Note that if the pulled up field maintains the original name, between steps 3 and 4 you may get failing tests if their scope was originally private. It is possible to redefine fields in PHP, but not with stricter visibility. The tests however, won't change at all in any step.

Fowler notes that field may undergo a change in scope during the refactoring: the field must become protected if it was private. This is part of the price to pay for using inheritance.

Example

In the initial state, the author field is duplicated in the two subclasses. We suppose a common superclass already exists, and we will focus on eliminating only the duplication originating from the field definition itself, not from the code that references it.
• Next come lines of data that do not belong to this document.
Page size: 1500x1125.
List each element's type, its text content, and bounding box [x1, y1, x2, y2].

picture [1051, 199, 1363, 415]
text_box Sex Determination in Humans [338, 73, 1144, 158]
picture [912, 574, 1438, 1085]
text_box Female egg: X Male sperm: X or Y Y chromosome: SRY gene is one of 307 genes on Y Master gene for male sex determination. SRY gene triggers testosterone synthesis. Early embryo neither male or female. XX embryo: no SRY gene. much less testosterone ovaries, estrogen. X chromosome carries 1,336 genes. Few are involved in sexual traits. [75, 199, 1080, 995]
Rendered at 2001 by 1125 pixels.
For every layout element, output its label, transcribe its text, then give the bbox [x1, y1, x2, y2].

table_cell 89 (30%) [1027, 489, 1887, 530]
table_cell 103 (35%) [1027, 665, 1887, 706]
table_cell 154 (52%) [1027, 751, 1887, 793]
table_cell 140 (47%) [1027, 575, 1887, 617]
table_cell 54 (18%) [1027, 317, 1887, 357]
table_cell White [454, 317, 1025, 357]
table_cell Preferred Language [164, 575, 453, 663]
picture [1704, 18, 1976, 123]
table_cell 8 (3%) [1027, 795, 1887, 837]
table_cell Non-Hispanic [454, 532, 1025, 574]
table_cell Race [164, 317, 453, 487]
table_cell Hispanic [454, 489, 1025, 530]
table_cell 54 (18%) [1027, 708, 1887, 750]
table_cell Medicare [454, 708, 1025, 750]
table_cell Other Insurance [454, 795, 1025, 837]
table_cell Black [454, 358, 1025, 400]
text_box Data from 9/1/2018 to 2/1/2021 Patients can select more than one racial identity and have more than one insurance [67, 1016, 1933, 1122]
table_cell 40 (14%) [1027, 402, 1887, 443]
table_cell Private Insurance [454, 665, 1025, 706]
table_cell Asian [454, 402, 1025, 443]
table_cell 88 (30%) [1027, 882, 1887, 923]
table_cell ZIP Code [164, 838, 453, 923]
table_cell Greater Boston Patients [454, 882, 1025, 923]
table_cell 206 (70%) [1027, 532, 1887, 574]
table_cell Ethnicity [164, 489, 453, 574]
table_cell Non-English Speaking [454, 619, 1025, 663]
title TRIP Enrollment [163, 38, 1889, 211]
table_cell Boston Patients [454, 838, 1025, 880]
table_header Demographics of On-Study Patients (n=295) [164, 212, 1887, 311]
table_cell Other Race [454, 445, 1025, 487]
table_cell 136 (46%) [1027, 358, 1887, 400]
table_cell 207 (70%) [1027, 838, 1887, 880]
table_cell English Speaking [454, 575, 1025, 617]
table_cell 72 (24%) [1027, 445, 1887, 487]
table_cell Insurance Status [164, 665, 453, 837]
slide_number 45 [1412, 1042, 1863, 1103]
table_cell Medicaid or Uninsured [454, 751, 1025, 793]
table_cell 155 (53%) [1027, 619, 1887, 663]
In both cases, other refactorings will target those needs.

<?php
class PullUpField extends PHPUnit_Framework_TestCase
{
    public function testAPostShowsItsAuthor()
    {
        $post = new Post("Hello, world!", "giorgiosironi");
        $this->assertEquals("Hello, world! -- giorgiosironi",
                            $post->__toString());
    }

    public function testALinkShowsItsAuthor()
    {
        $link = new Link("http://en.wikipedia.com", "giorgiosironi");
        $this->assertEquals("<a href=\"http://en.wikipedia.com\">http://en.wikipedia.com</a> -- giorgiosironi",
                            $link->__toString());
    }
}

abstract class NewsFeedItem
{
}

class Post extends NewsFeedItem
{
    private $text;
    private $author;

    public function __construct($text, $author)
    {
        $this->text = $text;
        $this->author = $author;
    }

    public function __toString()
    {
        return "$this->text -- $this->author";
    }
}

class Link extends NewsFeedItem
{
    private $url;
    private $author;

    public function __construct($url, $author)
    {
        $this->url = $url;
        $this->author = $author;
    }

    public function __toString()
    {
        return "<a href=\"$this->url\">$this->url</a> -- $this->author";
    }
}

Since the fields already have the same name, we don't have to modify them. We just add a field in the protected scope of the superclass. We can specify a common documentation for all the classes that inherit from it:

abstract class NewsFeedItem
{
    /**
     * @var string  references the author's Twitter username
     */
    protected $author;
}

To make the tests pass again, we should eliminate the fields from the subclasses:

class Post extends NewsFeedItem
{
    private $text;

    public function __construct($text, $author)
    {
        $this->text = $text;
        $this->author = $author;
    }

    public function __toString()
    {
        return "$this->text -- $this->author";
    }
}

class Link extends NewsFeedItem
{
    private $url;

    public function __construct($url, $author)
    {
        $this->url = $url;
        $this->author = $author;
    }

    public function __toString()
    {
        return "<a href=\"$this->url\">$this->url</a> -- $this->author";
    }
}

There are no duplicated fields now, so this refactoring stops here. In the next episodes of this series we will remove even more duplication (but not necessarily get fewer lines of code).